**PROMPT**
Leave every image behind and restate the data word for word.

**MATERIAL FOR THE TASK**
Content starts

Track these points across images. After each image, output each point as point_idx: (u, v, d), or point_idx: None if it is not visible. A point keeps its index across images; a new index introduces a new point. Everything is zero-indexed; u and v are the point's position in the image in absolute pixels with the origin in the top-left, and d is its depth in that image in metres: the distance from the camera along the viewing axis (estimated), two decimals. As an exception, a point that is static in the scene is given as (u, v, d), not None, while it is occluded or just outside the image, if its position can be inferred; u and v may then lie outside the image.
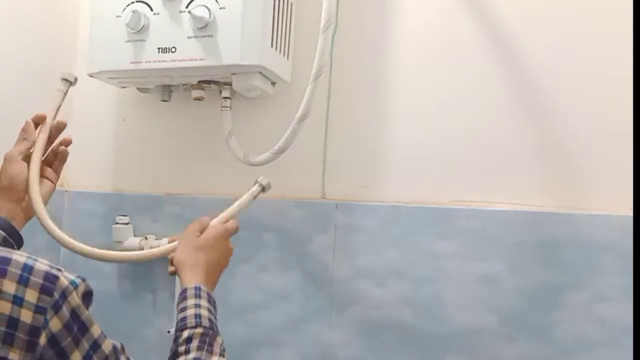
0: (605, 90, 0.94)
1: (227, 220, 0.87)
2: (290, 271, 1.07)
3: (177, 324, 0.74)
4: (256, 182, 0.91)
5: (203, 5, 0.97)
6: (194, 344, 0.71)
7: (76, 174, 1.21)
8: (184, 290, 0.77)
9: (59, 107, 0.92)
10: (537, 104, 0.97)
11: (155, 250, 0.88)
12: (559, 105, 0.96)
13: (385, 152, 1.05)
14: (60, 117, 1.20)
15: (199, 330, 0.72)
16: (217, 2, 0.97)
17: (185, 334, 0.72)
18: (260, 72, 1.00)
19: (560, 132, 0.96)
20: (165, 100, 1.14)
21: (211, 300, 0.78)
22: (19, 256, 0.55)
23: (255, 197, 0.90)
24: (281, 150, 0.98)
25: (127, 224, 1.15)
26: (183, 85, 1.10)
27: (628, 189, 0.88)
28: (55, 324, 0.54)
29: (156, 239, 1.14)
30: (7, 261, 0.54)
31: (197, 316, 0.73)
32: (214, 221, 0.86)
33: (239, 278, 1.10)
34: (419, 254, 1.00)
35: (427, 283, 0.99)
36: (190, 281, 0.78)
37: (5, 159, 0.86)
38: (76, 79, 0.93)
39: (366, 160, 1.06)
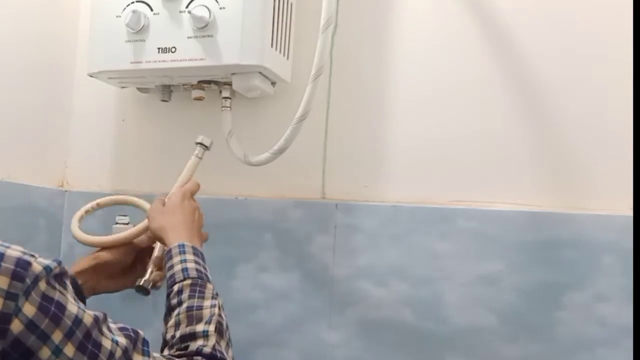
0: (605, 89, 0.94)
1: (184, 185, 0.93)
2: (290, 271, 1.07)
3: (167, 283, 0.77)
4: (197, 143, 0.96)
5: (203, 5, 0.97)
6: (185, 294, 0.74)
7: (76, 174, 1.21)
8: (169, 251, 0.80)
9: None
10: (537, 104, 0.97)
11: (132, 231, 0.94)
12: (559, 105, 0.96)
13: (385, 152, 1.05)
14: (70, 121, 1.21)
15: (187, 282, 0.75)
16: (217, 2, 0.97)
17: (175, 288, 0.75)
18: (260, 72, 1.00)
19: (560, 132, 0.96)
20: (165, 100, 1.14)
21: (197, 253, 0.80)
22: None
23: (201, 158, 0.96)
24: (281, 150, 0.98)
25: (127, 224, 1.15)
26: (183, 85, 1.10)
27: (628, 189, 0.88)
28: (28, 309, 0.52)
29: (156, 239, 1.14)
30: None
31: (184, 270, 0.77)
32: (172, 190, 0.93)
33: (239, 278, 1.10)
34: (419, 254, 1.00)
35: (427, 283, 0.99)
36: (173, 242, 0.81)
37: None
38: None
39: (366, 160, 1.06)
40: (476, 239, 0.97)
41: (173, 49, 0.99)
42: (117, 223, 1.14)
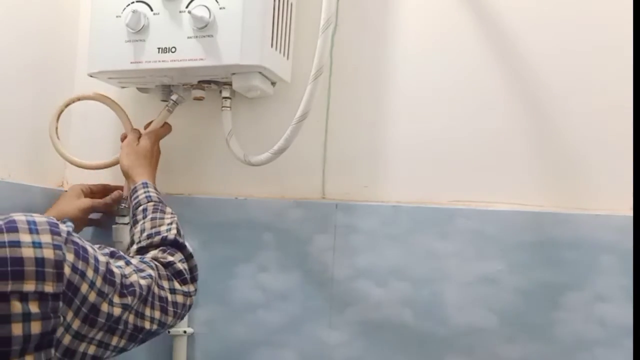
0: (605, 89, 0.94)
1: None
2: (290, 271, 1.07)
3: (132, 210, 0.96)
4: (170, 99, 1.11)
5: (203, 5, 0.97)
6: (149, 211, 0.93)
7: (76, 174, 1.21)
8: (134, 188, 0.99)
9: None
10: (537, 104, 0.97)
11: (111, 160, 1.14)
12: (559, 105, 0.96)
13: (385, 152, 1.05)
14: (70, 121, 1.21)
15: (151, 203, 0.94)
16: (217, 2, 0.97)
17: (140, 208, 0.94)
18: (260, 72, 1.00)
19: (560, 132, 0.96)
20: (165, 100, 1.14)
21: (157, 190, 0.99)
22: (18, 215, 0.62)
23: (171, 112, 1.11)
24: (281, 150, 0.98)
25: (127, 223, 1.15)
26: (183, 85, 1.10)
27: (628, 189, 0.88)
28: (69, 256, 0.64)
29: (156, 239, 1.14)
30: (12, 221, 0.61)
31: (148, 197, 0.96)
32: (147, 130, 1.09)
33: (239, 278, 1.10)
34: (419, 254, 1.00)
35: (427, 283, 0.99)
36: (138, 180, 0.99)
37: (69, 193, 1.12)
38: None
39: (366, 160, 1.06)
40: (476, 239, 0.97)
41: (173, 49, 0.99)
42: (116, 223, 1.15)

Content ends

**OUTPUT FOR THIS TASK**
Track these points across images. After each image, output each point as point_idx: (u, v, d), or point_idx: None if it is not visible. A point keeps its index across images; a new index introduces a new point. Everything is zero-indexed; u and v are the point's position in the image in absolute pixels with the origin in the top-left, and d is its depth in that image in metres: the distance from the camera along the viewing axis (estimated), two decimals. As an exception, a point that is static in the scene is given as (u, v, d), not None, while it is occluded or just outside the image, if its position can be inferred; u and v may then lie outside the image.
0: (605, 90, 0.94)
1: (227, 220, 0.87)
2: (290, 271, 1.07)
3: (177, 324, 0.74)
4: (256, 182, 0.91)
5: (203, 5, 0.97)
6: (194, 344, 0.71)
7: (76, 174, 1.21)
8: (184, 290, 0.77)
9: (59, 107, 0.92)
10: (537, 104, 0.97)
11: (155, 250, 0.88)
12: (559, 105, 0.96)
13: (385, 152, 1.05)
14: (60, 117, 1.20)
15: (199, 330, 0.72)
16: (217, 2, 0.97)
17: (185, 334, 0.72)
18: (260, 72, 1.00)
19: (560, 132, 0.96)
20: (165, 100, 1.14)
21: (211, 300, 0.78)
22: (19, 256, 0.55)
23: (255, 197, 0.90)
24: (281, 150, 0.98)
25: (127, 224, 1.15)
26: (183, 85, 1.10)
27: (628, 189, 0.88)
28: (55, 324, 0.54)
29: (156, 239, 1.14)
30: (7, 261, 0.54)
31: (197, 316, 0.73)
32: (214, 221, 0.86)
33: (239, 278, 1.10)
34: (419, 254, 1.00)
35: (427, 283, 0.99)
36: (190, 281, 0.78)
37: (5, 159, 0.86)
38: (76, 79, 0.93)
39: (366, 160, 1.06)
0: (605, 89, 0.94)
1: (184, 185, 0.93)
2: (290, 271, 1.07)
3: (167, 283, 0.77)
4: (197, 143, 0.96)
5: (203, 5, 0.97)
6: (185, 294, 0.74)
7: (76, 174, 1.21)
8: (169, 251, 0.80)
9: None
10: (537, 104, 0.97)
11: (132, 231, 0.94)
12: (559, 105, 0.96)
13: (385, 152, 1.05)
14: (70, 121, 1.21)
15: (187, 282, 0.75)
16: (217, 2, 0.97)
17: (175, 288, 0.75)
18: (260, 72, 1.00)
19: (560, 132, 0.96)
20: (165, 100, 1.14)
21: (197, 253, 0.80)
22: None
23: (201, 158, 0.96)
24: (281, 150, 0.98)
25: (127, 224, 1.15)
26: (183, 85, 1.10)
27: (628, 189, 0.88)
28: (28, 309, 0.52)
29: (156, 239, 1.14)
30: None
31: (184, 270, 0.77)
32: (172, 190, 0.93)
33: (239, 278, 1.10)
34: (419, 254, 1.00)
35: (427, 283, 0.99)
36: (173, 242, 0.81)
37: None
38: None
39: (366, 160, 1.06)
40: (476, 239, 0.97)
41: (173, 49, 0.99)
42: (117, 223, 1.14)
0: (605, 89, 0.94)
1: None
2: (290, 271, 1.07)
3: (132, 210, 0.96)
4: (170, 99, 1.11)
5: (203, 5, 0.97)
6: (149, 211, 0.93)
7: (76, 174, 1.21)
8: (134, 188, 0.99)
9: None
10: (537, 104, 0.97)
11: (111, 160, 1.14)
12: (559, 105, 0.96)
13: (385, 152, 1.05)
14: (70, 121, 1.21)
15: (151, 203, 0.94)
16: (217, 2, 0.97)
17: (140, 208, 0.94)
18: (260, 72, 1.00)
19: (560, 132, 0.96)
20: (165, 100, 1.14)
21: (157, 190, 0.99)
22: (18, 215, 0.62)
23: (171, 112, 1.11)
24: (281, 150, 0.98)
25: (127, 223, 1.15)
26: (183, 85, 1.10)
27: (628, 189, 0.88)
28: (69, 256, 0.64)
29: (156, 239, 1.14)
30: (12, 221, 0.61)
31: (148, 197, 0.96)
32: (147, 130, 1.09)
33: (239, 278, 1.10)
34: (419, 254, 1.00)
35: (427, 283, 0.99)
36: (138, 180, 0.99)
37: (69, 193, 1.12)
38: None
39: (366, 160, 1.06)
40: (476, 239, 0.97)
41: (173, 49, 0.99)
42: (116, 223, 1.15)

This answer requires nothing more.